The National College Athletic Association (NCAA) has announced that the organization is recommending that upcoming sporting events should be held without spectators.

“We recommend against sporting events open to the public. We do believe sport events can take place with only essential personnel and limited family attendance,” the NCAA said.

The NCAA Division 1 Men’s and Women’s basketball tournaments will be played as planned. The first games to tip for March Madness will be on March 17.

Here's the NCAA's full statement:

The NCAA COVID-19 Advisory Panel recognizes the fluidity of COVID-19 and its impact on hosting events in a public space. COVID-19 is spreading rapidly in the United States, and behavioral risk mitigation strategies are the best option for slowing the spread of this disease. This is especially important because mildly symptomatic individuals can transmit COVID-19. Given these considerations, coupled with a more unfavorable outcome of COVID-19 in older adults – especially those with underlying chronic medical conditions – we recommend against sporting events open to the public. We do believe sport events can take place with only essential personnel and limited family attendance, and this protects our players, employees, and fans.
4:51 p.m. ET, March 11, 2020

Austria to close schools because of coronavirus fears

From CNN's Nadine Schmidt

Schools in Austria will be closed until April because of the spread of coronavirus, Chancellor Sebastian Kurz said on Wednesday.

For children in secondary school, classes will be canceled next Monday and taught online.

"There will be no more lessons in these schools. Lessons ... will continue by digital means," Kurz said in a joint news conference with officials including the education minister Heinz Fassmann, according to Austria's state broadcaster ORF. 

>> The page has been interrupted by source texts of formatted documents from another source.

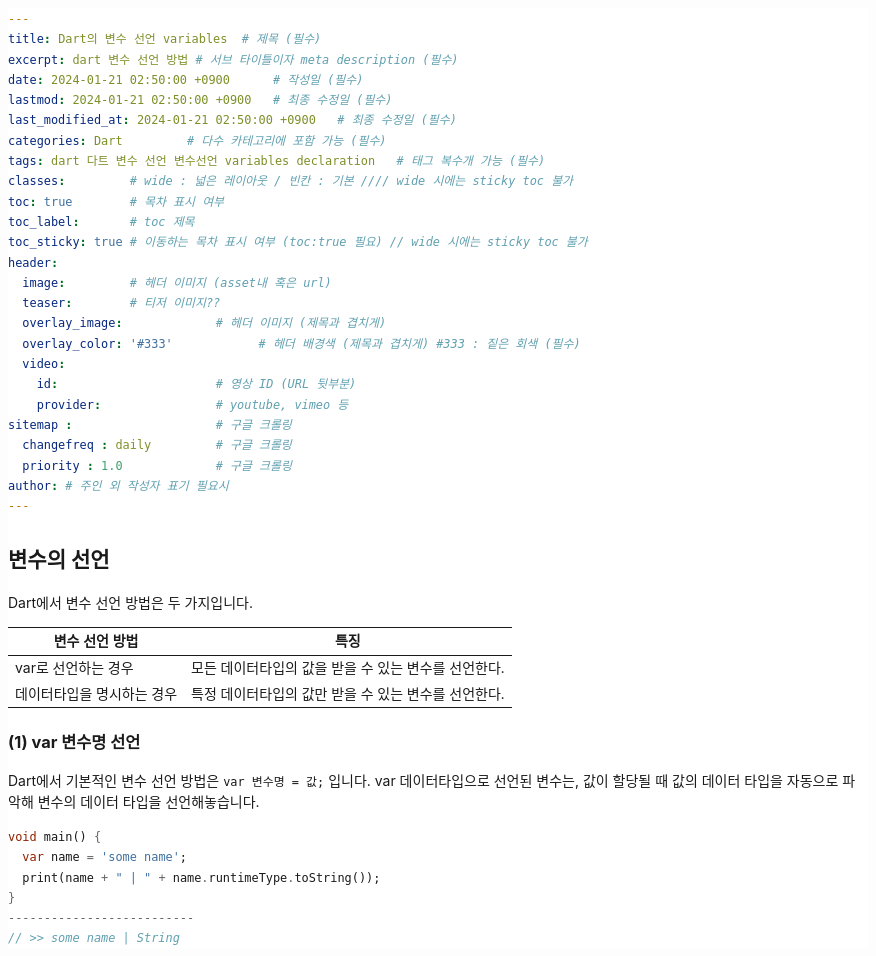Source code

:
 ```yaml
---
title: Dart의 변수 선언 variables  # 제목 (필수)
excerpt: dart 변수 선언 방법 # 서브 타이틀이자 meta description (필수)
date: 2024-01-21 02:50:00 +0900      # 작성일 (필수)
lastmod: 2024-01-21 02:50:00 +0900   # 최종 수정일 (필수)
last_modified_at: 2024-01-21 02:50:00 +0900   # 최종 수정일 (필수)
categories: Dart         # 다수 카테고리에 포함 가능 (필수)
tags: dart 다트 변수 선언 변수선언 variables declaration   # 태그 복수개 가능 (필수)
classes:         # wide : 넓은 레이아웃 / 빈칸 : 기본 //// wide 시에는 sticky toc 불가
toc: true        # 목차 표시 여부
toc_label:       # toc 제목
toc_sticky: true # 이동하는 목차 표시 여부 (toc:true 필요) // wide 시에는 sticky toc 불가
header: 
  image:         # 헤더 이미지 (asset내 혹은 url)
  teaser:        # 티저 이미지??
  overlay_image:             # 헤더 이미지 (제목과 겹치게)
  overlay_color: '#333'            # 헤더 배경색 (제목과 겹치게) #333 : 짙은 회색 (필수)
  video:
    id:                      # 영상 ID (URL 뒷부분)
    provider:                # youtube, vimeo 등
sitemap :                    # 구글 크롤링
  changefreq : daily         # 구글 크롤링
  priority : 1.0             # 구글 크롤링
author: # 주인 외 작성자 표기 필요시
---
```





## 변수의 선언  

Dart에서 변수 선언 방법은 두 가지입니다.  

|변수 선언 방법|특징|
|---|---|
|var로 선언하는 경우|모든 데이터타입의 값을 받을 수 있는 변수를 선언한다.|
|데이터타입을 명시하는 경우|특정 데이터타입의 값만 받을 수 있는 변수를 선언한다.|

### (1) var 변수명 선언

Dart에서 기본적인 변수 선언 방법은 `var 변수명 = 값;` 입니다. var 데이터타입으로 선언된 변수는, 값이 할당될 때 값의 데이터 타입을 자동으로 파악해 변수의 데이터 타입을 선언해놓습니다.  

```dart
void main() {
  var name = 'some name';
  print(name + " | " + name.runtimeType.toString());
}
--------------------------
// >> some name | String
```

Primary schools will suspend classes next week. However, the government will provide childcare, if no other alternative is available for parents. Kurz said that the government does not want grandparents, who are considered high risk for coronavirus, to take over childcare duties. Children in kindergarten should also stay at home if possible. 

Austria's education ministry has launched an educational hotline. The hotline is "intended to support parents, pupils and teachers in accessing work materials and information on existing online learning platforms in the event of classroom cancellation,'' according to the website.